■ What the task asks ■
Reproduce each of the following rows verbatim, without altering any character.

■ Data supplied ■
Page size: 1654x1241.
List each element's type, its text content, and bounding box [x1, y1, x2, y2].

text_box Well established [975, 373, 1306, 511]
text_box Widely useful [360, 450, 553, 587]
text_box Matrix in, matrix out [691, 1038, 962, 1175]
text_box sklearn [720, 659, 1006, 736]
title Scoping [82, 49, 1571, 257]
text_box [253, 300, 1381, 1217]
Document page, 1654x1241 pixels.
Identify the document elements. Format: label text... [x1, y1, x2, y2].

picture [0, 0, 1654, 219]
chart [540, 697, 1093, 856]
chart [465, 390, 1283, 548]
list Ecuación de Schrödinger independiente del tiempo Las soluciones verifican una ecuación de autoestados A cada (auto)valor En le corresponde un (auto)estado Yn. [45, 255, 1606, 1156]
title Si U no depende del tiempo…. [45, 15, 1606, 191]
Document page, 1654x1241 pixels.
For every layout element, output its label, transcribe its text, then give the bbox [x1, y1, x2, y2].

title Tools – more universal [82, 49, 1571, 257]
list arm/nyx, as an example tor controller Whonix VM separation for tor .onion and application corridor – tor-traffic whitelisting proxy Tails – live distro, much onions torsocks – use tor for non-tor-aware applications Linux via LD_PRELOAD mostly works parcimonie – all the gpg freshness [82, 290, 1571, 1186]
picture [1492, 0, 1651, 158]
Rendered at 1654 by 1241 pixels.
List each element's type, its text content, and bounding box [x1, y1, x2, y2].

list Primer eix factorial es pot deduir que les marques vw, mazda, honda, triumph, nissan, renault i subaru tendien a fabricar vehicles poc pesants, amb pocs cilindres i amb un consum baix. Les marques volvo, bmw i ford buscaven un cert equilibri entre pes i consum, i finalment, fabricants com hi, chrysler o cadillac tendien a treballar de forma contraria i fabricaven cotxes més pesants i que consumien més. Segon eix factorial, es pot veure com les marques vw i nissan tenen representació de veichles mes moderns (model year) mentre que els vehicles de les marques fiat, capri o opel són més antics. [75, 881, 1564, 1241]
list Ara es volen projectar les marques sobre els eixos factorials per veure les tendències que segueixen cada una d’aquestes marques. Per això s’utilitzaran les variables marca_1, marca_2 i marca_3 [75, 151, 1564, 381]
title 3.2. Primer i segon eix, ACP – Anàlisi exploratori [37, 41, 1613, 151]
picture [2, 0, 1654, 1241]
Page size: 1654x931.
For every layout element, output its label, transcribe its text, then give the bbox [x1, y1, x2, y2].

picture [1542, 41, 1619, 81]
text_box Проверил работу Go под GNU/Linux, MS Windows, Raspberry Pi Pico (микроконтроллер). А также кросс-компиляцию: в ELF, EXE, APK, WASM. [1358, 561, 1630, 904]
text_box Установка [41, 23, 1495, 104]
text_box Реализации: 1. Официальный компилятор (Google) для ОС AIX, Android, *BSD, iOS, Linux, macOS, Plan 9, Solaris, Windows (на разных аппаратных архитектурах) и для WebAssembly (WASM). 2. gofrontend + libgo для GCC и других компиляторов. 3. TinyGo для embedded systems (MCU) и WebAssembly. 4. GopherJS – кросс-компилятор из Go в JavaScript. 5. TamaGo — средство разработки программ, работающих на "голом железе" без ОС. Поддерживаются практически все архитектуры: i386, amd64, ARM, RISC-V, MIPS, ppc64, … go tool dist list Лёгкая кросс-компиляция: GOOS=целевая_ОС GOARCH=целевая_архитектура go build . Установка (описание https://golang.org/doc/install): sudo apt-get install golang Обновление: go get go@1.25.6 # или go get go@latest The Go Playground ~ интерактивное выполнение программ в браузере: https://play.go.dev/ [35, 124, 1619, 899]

■ Answer to the exercise ■
Page size: 1654x1241.
List each element's type, its text content, and bounding box [x1, y1, x2, y2].

text_box Well established [975, 373, 1306, 511]
text_box Widely useful [360, 450, 553, 587]
text_box Matrix in, matrix out [691, 1038, 962, 1175]
text_box sklearn [720, 659, 1006, 736]
title Scoping [82, 49, 1571, 257]
text_box [253, 300, 1381, 1217]
Document page, 1654x1241 pixels.
Identify the document elements. Format: label text... [x1, y1, x2, y2].

picture [0, 0, 1654, 219]
chart [540, 697, 1093, 856]
chart [465, 390, 1283, 548]
list Ecuación de Schrödinger independiente del tiempo Las soluciones verifican una ecuación de autoestados A cada (auto)valor En le corresponde un (auto)estado Yn. [45, 255, 1606, 1156]
title Si U no depende del tiempo…. [45, 15, 1606, 191]
Document page, 1654x1241 pixels.
For every layout element, output its label, transcribe its text, then give the bbox [x1, y1, x2, y2].

title Tools – more universal [82, 49, 1571, 257]
list arm/nyx, as an example tor controller Whonix VM separation for tor .onion and application corridor – tor-traffic whitelisting proxy Tails – live distro, much onions torsocks – use tor for non-tor-aware applications Linux via LD_PRELOAD mostly works parcimonie – all the gpg freshness [82, 290, 1571, 1186]
picture [1492, 0, 1651, 158]
Rendered at 1654 by 1241 pixels.
List each element's type, its text content, and bounding box [x1, y1, x2, y2].

list Primer eix factorial es pot deduir que les marques vw, mazda, honda, triumph, nissan, renault i subaru tendien a fabricar vehicles poc pesants, amb pocs cilindres i amb un consum baix. Les marques volvo, bmw i ford buscaven un cert equilibri entre pes i consum, i finalment, fabricants com hi, chrysler o cadillac tendien a treballar de forma contraria i fabricaven cotxes més pesants i que consumien més. Segon eix factorial, es pot veure com les marques vw i nissan tenen representació de veichles mes moderns (model year) mentre que els vehicles de les marques fiat, capri o opel són més antics. [75, 881, 1564, 1241]
list Ara es volen projectar les marques sobre els eixos factorials per veure les tendències que segueixen cada una d’aquestes marques. Per això s’utilitzaran les variables marca_1, marca_2 i marca_3 [75, 151, 1564, 381]
title 3.2. Primer i segon eix, ACP – Anàlisi exploratori [37, 41, 1613, 151]
picture [2, 0, 1654, 1241]
Page size: 1654x931.
For every layout element, output its label, transcribe its text, then give the bbox [x1, y1, x2, y2].

picture [1542, 41, 1619, 81]
text_box Проверил работу Go под GNU/Linux, MS Windows, Raspberry Pi Pico (микроконтроллер). А также кросс-компиляцию: в ELF, EXE, APK, WASM. [1358, 561, 1630, 904]
text_box Установка [41, 23, 1495, 104]
text_box Реализации: 1. Официальный компилятор (Google) для ОС AIX, Android, *BSD, iOS, Linux, macOS, Plan 9, Solaris, Windows (на разных аппаратных архитектурах) и для WebAssembly (WASM). 2. gofrontend + libgo для GCC и других компиляторов. 3. TinyGo для embedded systems (MCU) и WebAssembly. 4. GopherJS – кросс-компилятор из Go в JavaScript. 5. TamaGo — средство разработки программ, работающих на "голом железе" без ОС. Поддерживаются практически все архитектуры: i386, amd64, ARM, RISC-V, MIPS, ppc64, … go tool dist list Лёгкая кросс-компиляция: GOOS=целевая_ОС GOARCH=целевая_архитектура go build . Установка (описание https://golang.org/doc/install): sudo apt-get install golang Обновление: go get go@1.25.6 # или go get go@latest The Go Playground ~ интерактивное выполнение программ в браузере: https://play.go.dev/ [35, 124, 1619, 899]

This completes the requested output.